● ACTIVITY
Each entry below must come back exactly as written, without its pictures.

● Edit difference data
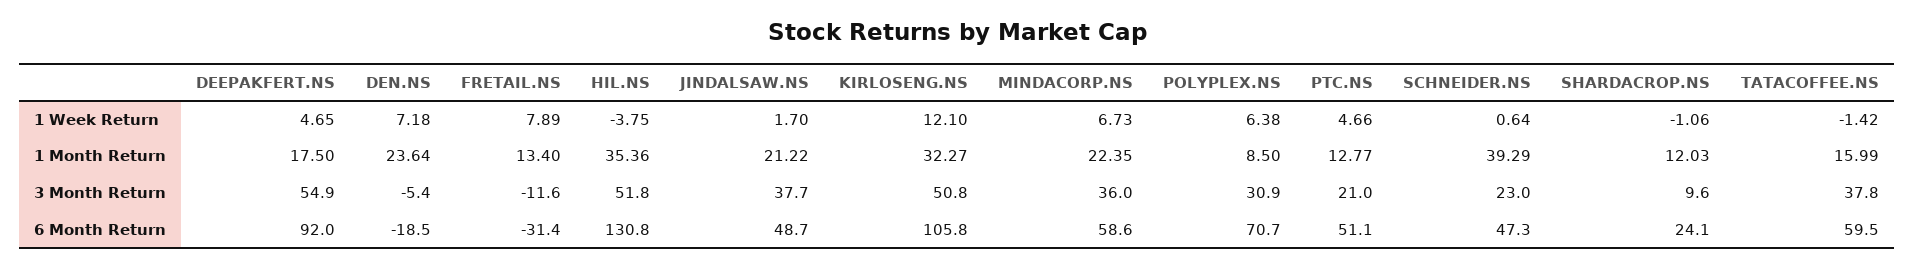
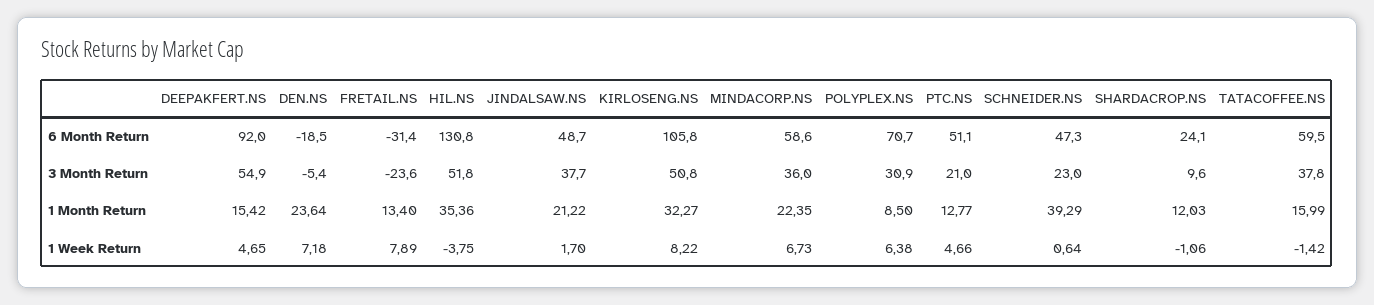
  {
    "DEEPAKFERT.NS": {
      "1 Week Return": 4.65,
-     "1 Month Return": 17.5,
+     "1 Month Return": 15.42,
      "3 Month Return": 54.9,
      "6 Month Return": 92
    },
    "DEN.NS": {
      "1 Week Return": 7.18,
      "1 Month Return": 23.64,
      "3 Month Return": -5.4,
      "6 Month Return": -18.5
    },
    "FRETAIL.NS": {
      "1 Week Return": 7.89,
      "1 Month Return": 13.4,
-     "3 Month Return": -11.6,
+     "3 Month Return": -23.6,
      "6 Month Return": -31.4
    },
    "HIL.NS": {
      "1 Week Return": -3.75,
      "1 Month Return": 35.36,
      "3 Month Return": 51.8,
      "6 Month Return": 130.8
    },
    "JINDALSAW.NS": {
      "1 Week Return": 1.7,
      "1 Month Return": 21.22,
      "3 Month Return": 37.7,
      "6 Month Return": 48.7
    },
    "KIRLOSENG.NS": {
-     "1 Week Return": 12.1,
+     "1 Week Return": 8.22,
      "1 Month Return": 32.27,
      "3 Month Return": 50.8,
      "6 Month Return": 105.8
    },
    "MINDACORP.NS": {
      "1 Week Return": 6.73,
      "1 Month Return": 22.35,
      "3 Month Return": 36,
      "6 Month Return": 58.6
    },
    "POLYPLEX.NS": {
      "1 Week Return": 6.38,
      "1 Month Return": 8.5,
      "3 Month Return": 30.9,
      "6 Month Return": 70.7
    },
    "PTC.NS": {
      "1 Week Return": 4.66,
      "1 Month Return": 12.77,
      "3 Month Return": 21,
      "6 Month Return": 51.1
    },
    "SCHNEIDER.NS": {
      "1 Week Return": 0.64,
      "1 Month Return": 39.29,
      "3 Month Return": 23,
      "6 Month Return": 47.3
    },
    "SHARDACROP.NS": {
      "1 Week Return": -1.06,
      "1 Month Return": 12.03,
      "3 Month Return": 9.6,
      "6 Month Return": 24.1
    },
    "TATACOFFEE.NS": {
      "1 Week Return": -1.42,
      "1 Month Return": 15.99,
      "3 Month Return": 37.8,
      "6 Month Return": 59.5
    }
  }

● RESPONSE TO THE TASK
  {
    "DEEPAKFERT.NS": {
      "1 Week Return": 4.65,
-     "1 Month Return": 17.5,
+     "1 Month Return": 15.42,
      "3 Month Return": 54.9,
      "6 Month Return": 92
    },
    "DEN.NS": {
      "1 Week Return": 7.18,
      "1 Month Return": 23.64,
      "3 Month Return": -5.4,
      "6 Month Return": -18.5
    },
    "FRETAIL.NS": {
      "1 Week Return": 7.89,
      "1 Month Return": 13.4,
-     "3 Month Return": -11.6,
+     "3 Month Return": -23.6,
      "6 Month Return": -31.4
    },
    "HIL.NS": {
      "1 Week Return": -3.75,
      "1 Month Return": 35.36,
      "3 Month Return": 51.8,
      "6 Month Return": 130.8
    },
    "JINDALSAW.NS": {
      "1 Week Return": 1.7,
      "1 Month Return": 21.22,
      "3 Month Return": 37.7,
      "6 Month Return": 48.7
    },
    "KIRLOSENG.NS": {
-     "1 Week Return": 12.1,
+     "1 Week Return": 8.22,
      "1 Month Return": 32.27,
      "3 Month Return": 50.8,
      "6 Month Return": 105.8
    },
    "MINDACORP.NS": {
      "1 Week Return": 6.73,
      "1 Month Return": 22.35,
      "3 Month Return": 36,
      "6 Month Return": 58.6
    },
    "POLYPLEX.NS": {
      "1 Week Return": 6.38,
      "1 Month Return": 8.5,
      "3 Month Return": 30.9,
      "6 Month Return": 70.7
    },
    "PTC.NS": {
      "1 Week Return": 4.66,
      "1 Month Return": 12.77,
      "3 Month Return": 21,
      "6 Month Return": 51.1
    },
    "SCHNEIDER.NS": {
      "1 Week Return": 0.64,
      "1 Month Return": 39.29,
      "3 Month Return": 23,
      "6 Month Return": 47.3
    },
    "SHARDACROP.NS": {
      "1 Week Return": -1.06,
      "1 Month Return": 12.03,
      "3 Month Return": 9.6,
      "6 Month Return": 24.1
    },
    "TATACOFFEE.NS": {
      "1 Week Return": -1.42,
      "1 Month Return": 15.99,
      "3 Month Return": 37.8,
      "6 Month Return": 59.5
    }
  }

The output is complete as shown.